Энергия больше не утекает в пустоту она наполняет саркому. Крохотное тельце в моих ладонях начинает слабо пульсировать. Тусклое свечение оживает, пробегает по поверхности мягкими переливами. Цвет меняется от приглушенного серого к теплому бежевому, затем вспыхивает густым медовым оттенком, сменяется золотисто-оранжевым и, наконец, ослепляет, словно раскаленное солнце. Криокапсула заполняется теплом, которое играет на стенках, дробится бликами, отбрасывает сверкающие дорожки на каждый угол лаборатории.
Жар выходит за пределы камеры, проходит по полу, мягкими отблесками охватывает консоли управления, струится по панелям, скользит по приборам, будто убаюкивая их. Энергия больше не рассеивается она движется, живет, дышит в унисон с существом, которое я держу в руках.
Станция оживает. Панели управления выходят из аварийного режима, экраны наполняются скачками данных, системы перезапускаются, и вот уже в коридорах разносится вибрация активирующихся механизмов.
Аварийные системы восстановлены! раздается греховно-притягательный голос второго пилота. Можно подумать, он намерен соблазнить всю команду одним этим объявлением. Отчего я так уверена, что он человек?
Я опускаю взгляд. Пухля больше не дрожит в моих ладонях, ее сияние не меркнет, а мягко переливается. Она нежная, теплая,
как рассветное солнце. Лучи ласково касаются кожи, она тянется ко мне крошечными лапками, и я прижимаю ее к груди. Впервые за долгое время я хочу позволить слезам пролиться. Только, видимо, астрофурии не умеют плакать, так что ком застревает в горле.
Со вторым днем рождения, академия «Хаос-Вектор». Можно считать, что я поступила на бюджет?
Глава 12. Необыкновенный плейлист Пухли
Ну что, Лисичка, ты только что обнулила все, что мы знали о квантовой биологии.
Пухля шевелит лапкой, зевает, очаровательно топчется на месте и сворачивается комочком в моих ладонях. Хвост она подворачивает под себя и кладет на него мордочку.
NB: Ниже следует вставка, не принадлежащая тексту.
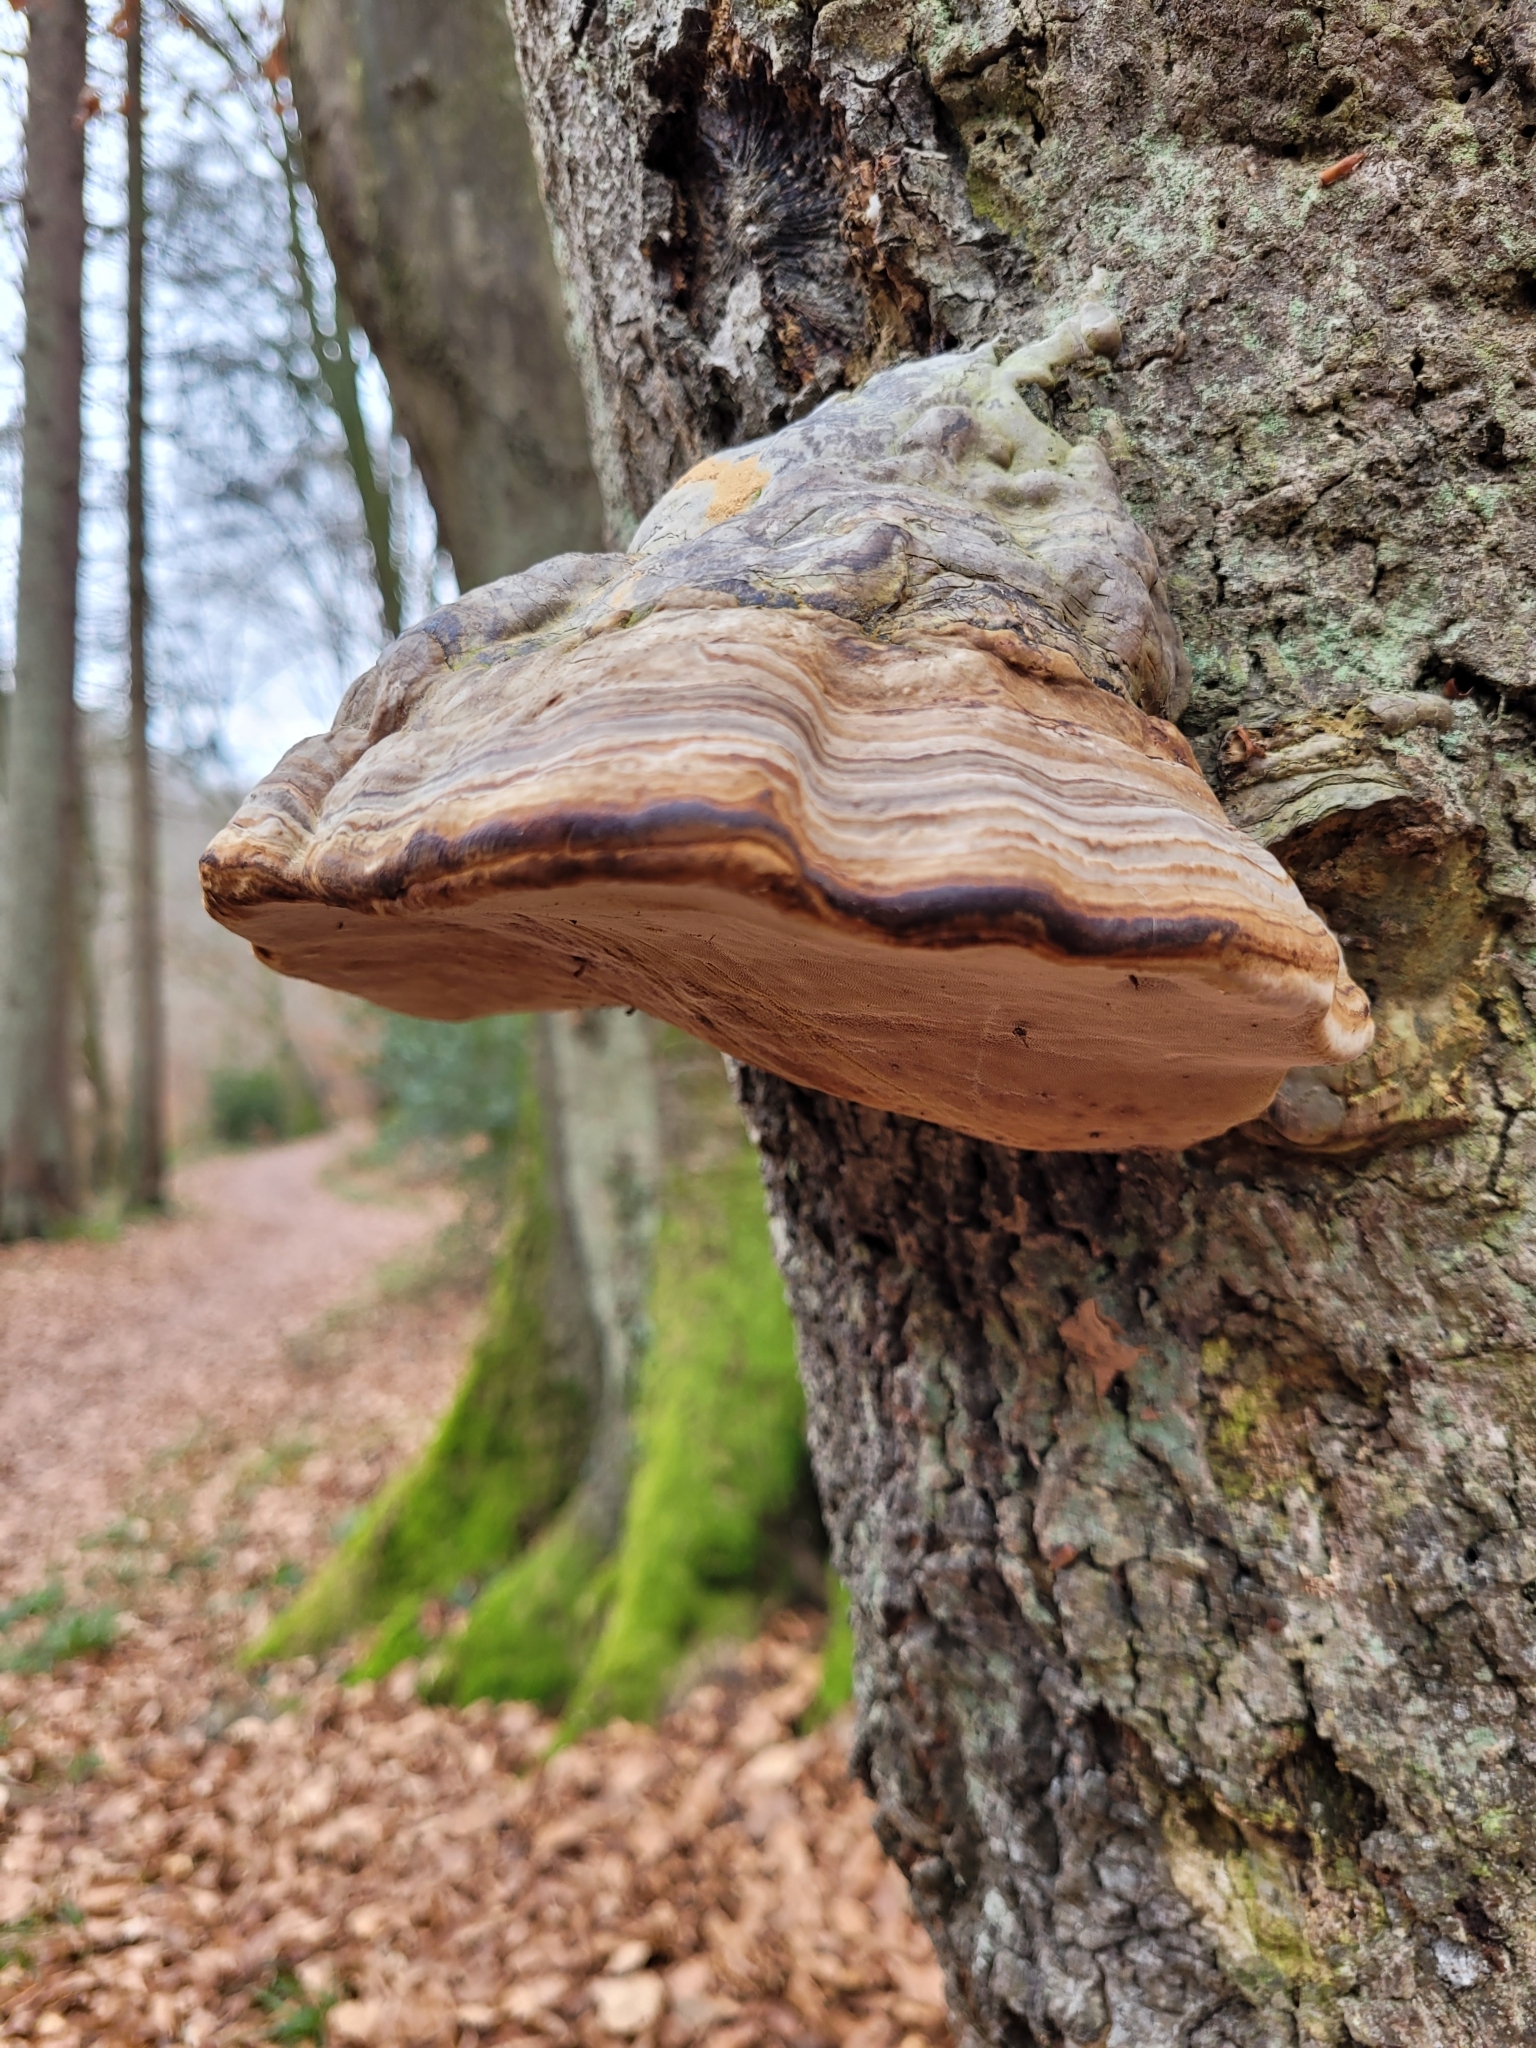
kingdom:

Вольфрам уже стоит у выхода, руки спрятаны в карманы брюк, осанка расслаблена, но в уголках губ прячется триумфальная искра. Я смотрю на него и вижу простого мальчишку, которому больше всего на свете сейчас хочется сорваться с места, пуститься в пляс и прыгать до потолка вместе с обезумевшими от счастья Селен и Кисом. Но нет, будет держать пресную физиономию до последнего: не дай бог мы решим, что он тоже живое существо.
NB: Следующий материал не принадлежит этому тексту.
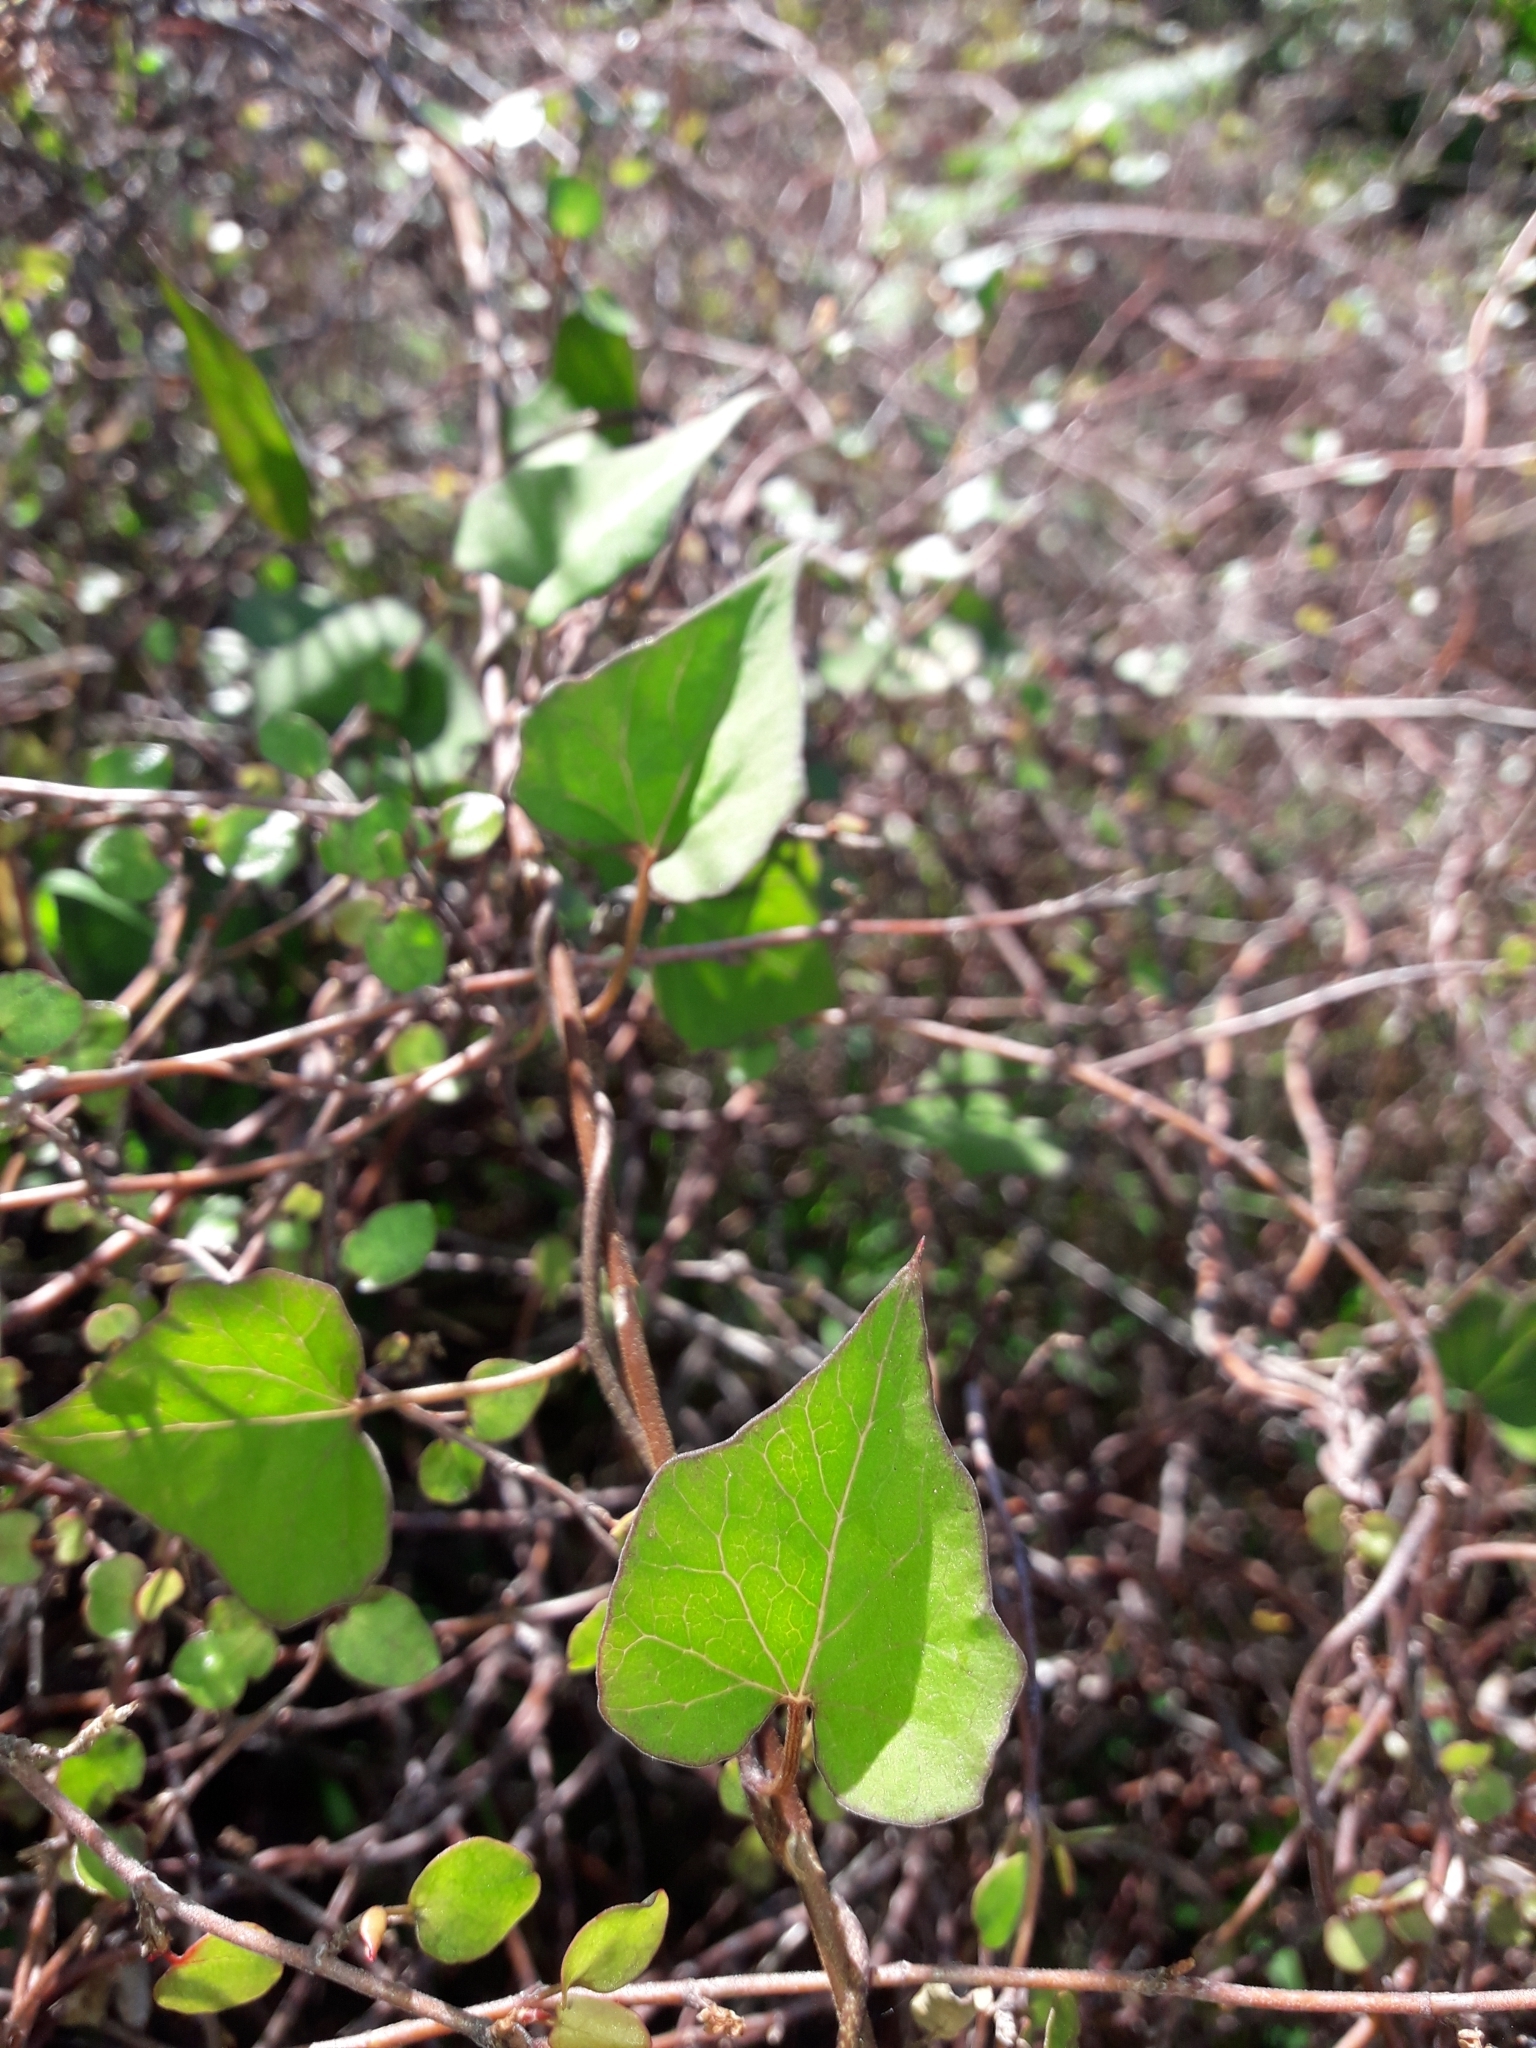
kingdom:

Мы покидаем лабораторию все еще под властью эйфории, которая никак не хочет улетучиваться. Ощущение такое, будто корабль тоже выдохнул: коридоры стали просторнее, мягкие лампы под потолком работают на полную мощность, а гул в технических отсеках дает понять, что система полностью стабилизировалась.
Когда двери гравитационного купола раздвигаются, я замираю на пороге. Передо мной разворачивается вид, который невозможно охватить одним взглядом. Под ногами прозрачная поверхность. Она будто отсутствует вовсе, и мозг не сразу осознает, что это не открытая бездна, а сверхпрочный композитный материал, способный выдерживать нагрузки, превосходящие возможности большинства сплавов. Под этой обманчиво хрупкой преградой разворачивается завораживающая картина. Фрактальные вспышки антигравитационных генераторов переплетаются с серебристым сиянием магнитных катушек, которые поддерживают поле стабильности. Между ними видны узлы силовых контуров, мерцающие, будто нервные импульсы живого организма.
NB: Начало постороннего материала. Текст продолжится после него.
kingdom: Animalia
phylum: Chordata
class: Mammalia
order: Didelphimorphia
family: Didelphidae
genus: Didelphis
Металлические конструкции опорных балок уходят вглубь корабля, соединяясь с системой распределения нагрузки, словно корни, впаянные в само сердце станции. Каждый изгиб, каждая вспышка на панелях безопасности, каждый едва заметный вибрирующий луч лазерного сенсора все это в динамике, в движении, в вечном процессе. Станция снова дышит. Загляденье!